What is time? What is change? The Ontology of Dynamical Systems
Conférence de Johannes Jaeger (CRI / Complexity Science Hub Vienna) dans le cadre du cycle de conférences "Sciences in Context", organisé par le CRI et l'IEA de Paris
Sciences in Context est un nouveau cycle de conférences publiques, organisé par Muriel Mambrini et Pascal Kolbe, en collaboration avec l'Institut d'études avancées de Paris, visant à amener les concepts et les perspectives des SHS à la communauté du CRI.
Chaque conférence aura lieu le dernier mardi du mois avec des chercheurs du CRI et de l'IEA de Paris.
Les sujets de la conférence seront discutés lors d'une séance publique du Practical Philosophy Club le vendredi avant chaque conférence, afin de favoriser les échanges avec le conférencier invité.
Programme complet du cycle de conférences
Résumé
Ever since Zeno's paradox of the arrow, the nature of time and change has been a deep, puzzling mystery. How can Zeno's arrow move at any one instant? How can it traverse an infinity of instants before hitting its target? The idea of instantaneous velocities, introduced by Leibniz and Newton, seem to have solved Zeno's problem. However, major questions about the nature of time remain, and we are still struggling to find a rigorous and general definition of the concept of change. I will use the mathematical tools of dynamical and general systems theory (presented in an accessible and non-technical way) to introduce a general notion of change (or flow). It implies that any coherent concept of change must be extended in time. It must have a duration. In mathematical terms, change requires some sort of mapping or morphism forward over an interval of time. I will discuss how a time-extended concept of change leads to the sort of consistent causal dynamics we observe in the world. Change as a time-extended mapping with duration suggests the radical notion that instantaneous moments, or instants, do not exist. The abstract idea of instants is convenient for solving many practical and mathematical problems. However, it does not represent the true time-extended nature of the ever-flowing present moment.

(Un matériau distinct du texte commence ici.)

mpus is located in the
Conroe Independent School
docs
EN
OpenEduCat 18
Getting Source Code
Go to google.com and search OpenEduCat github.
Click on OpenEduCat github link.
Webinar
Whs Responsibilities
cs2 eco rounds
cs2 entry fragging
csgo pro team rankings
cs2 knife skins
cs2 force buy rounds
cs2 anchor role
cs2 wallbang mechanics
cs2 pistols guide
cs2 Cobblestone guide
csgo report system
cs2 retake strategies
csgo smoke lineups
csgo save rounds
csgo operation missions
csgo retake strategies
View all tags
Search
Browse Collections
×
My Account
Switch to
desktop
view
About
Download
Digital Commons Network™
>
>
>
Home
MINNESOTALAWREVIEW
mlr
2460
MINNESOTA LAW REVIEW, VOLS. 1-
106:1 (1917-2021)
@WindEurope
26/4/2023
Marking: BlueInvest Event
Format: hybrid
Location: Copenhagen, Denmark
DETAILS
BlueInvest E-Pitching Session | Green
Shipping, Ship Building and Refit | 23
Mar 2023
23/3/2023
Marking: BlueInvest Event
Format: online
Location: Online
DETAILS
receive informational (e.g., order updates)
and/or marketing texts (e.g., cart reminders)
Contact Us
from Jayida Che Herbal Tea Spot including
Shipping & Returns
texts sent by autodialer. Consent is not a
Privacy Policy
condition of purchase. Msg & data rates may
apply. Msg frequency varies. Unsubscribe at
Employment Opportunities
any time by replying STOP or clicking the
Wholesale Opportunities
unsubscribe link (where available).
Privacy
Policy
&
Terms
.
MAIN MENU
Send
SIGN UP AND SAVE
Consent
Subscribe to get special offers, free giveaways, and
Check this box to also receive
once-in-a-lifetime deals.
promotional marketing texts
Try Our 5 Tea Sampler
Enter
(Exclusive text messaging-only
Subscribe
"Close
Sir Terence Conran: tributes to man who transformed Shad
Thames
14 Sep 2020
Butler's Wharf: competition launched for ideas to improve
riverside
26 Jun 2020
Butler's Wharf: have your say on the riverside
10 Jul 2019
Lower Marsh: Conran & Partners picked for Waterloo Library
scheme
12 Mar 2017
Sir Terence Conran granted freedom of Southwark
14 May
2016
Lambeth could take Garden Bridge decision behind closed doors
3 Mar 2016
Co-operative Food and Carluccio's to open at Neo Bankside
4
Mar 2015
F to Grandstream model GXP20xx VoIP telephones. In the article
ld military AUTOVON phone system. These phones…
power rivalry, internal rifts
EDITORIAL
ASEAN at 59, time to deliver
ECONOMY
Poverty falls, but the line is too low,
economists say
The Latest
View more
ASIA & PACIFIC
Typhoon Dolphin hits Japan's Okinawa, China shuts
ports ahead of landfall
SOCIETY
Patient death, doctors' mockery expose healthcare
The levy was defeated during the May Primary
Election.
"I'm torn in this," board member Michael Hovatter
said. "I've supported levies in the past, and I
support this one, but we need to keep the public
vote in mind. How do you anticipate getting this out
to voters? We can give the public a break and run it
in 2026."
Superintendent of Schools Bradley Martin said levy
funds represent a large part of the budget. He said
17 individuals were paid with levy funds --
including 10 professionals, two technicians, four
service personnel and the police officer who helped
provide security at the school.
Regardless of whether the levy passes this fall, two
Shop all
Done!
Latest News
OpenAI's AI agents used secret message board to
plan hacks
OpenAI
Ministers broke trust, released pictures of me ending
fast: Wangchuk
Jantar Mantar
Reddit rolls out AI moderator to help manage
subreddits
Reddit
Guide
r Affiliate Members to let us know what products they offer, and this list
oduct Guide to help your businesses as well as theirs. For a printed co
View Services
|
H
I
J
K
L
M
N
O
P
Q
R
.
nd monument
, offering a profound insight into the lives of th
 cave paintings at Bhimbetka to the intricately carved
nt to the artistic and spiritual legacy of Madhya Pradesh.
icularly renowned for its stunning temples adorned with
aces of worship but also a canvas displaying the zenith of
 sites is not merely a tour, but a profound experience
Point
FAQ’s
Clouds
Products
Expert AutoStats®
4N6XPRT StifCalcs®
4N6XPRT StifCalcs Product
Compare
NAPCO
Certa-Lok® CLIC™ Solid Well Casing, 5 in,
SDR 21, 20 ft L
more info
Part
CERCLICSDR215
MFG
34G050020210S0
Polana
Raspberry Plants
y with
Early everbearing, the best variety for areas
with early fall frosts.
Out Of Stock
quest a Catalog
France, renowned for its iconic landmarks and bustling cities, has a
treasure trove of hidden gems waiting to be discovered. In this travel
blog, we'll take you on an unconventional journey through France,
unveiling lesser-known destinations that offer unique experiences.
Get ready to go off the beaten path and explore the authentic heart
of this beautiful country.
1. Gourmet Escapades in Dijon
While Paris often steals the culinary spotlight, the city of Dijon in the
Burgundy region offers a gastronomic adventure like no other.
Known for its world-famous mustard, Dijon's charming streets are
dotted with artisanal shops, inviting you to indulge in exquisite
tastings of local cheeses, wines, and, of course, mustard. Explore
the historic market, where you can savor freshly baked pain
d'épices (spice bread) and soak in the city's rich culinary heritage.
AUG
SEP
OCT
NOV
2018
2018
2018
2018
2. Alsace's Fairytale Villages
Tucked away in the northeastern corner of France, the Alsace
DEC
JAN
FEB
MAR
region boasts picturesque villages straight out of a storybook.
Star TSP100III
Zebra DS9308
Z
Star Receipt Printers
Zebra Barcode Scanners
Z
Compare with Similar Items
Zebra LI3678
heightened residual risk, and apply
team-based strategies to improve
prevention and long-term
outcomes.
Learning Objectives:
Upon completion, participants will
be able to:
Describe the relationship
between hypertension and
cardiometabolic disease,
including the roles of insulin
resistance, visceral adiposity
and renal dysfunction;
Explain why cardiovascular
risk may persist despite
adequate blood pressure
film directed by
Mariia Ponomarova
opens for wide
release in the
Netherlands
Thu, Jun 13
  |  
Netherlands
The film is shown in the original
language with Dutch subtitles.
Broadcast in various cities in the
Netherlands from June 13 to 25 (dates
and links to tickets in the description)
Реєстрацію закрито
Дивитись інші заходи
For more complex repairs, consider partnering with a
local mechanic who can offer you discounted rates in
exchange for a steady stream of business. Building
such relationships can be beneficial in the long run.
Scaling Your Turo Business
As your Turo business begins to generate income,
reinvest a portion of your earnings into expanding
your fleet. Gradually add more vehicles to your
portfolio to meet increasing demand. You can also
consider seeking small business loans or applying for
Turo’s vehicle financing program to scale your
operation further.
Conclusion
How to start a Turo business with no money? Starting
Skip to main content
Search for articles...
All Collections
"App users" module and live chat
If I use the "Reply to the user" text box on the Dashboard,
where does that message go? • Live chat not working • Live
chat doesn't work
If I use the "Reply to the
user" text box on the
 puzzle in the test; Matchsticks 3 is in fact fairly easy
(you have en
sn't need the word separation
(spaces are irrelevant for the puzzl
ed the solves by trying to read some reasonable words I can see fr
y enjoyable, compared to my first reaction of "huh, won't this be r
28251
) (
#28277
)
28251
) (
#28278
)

Johannes Jaeger was educated in Switzerland, New York, and Cambridge. He is the former head of an interdisciplinary research laboratory at the Centre for Genomic Regulation (CRG) in Barcelona (from 2008 - 2015). In 2014/15, he was a fellow at the Institute for Advanced Study in Berlin. He was the director of the Konrad Lorenz Institute for Evolution and Cognition Research (KLI) in Klosterneuburg near Vienna from 2015 to 2017, and a visiting scientist at the Center for Systems Biology Dresden in 2017/18. He has a gues professorship at the University of Vienna, is associated with the Complexity Science Hub (CSH) Vienna, and is currently a fellow at CRI.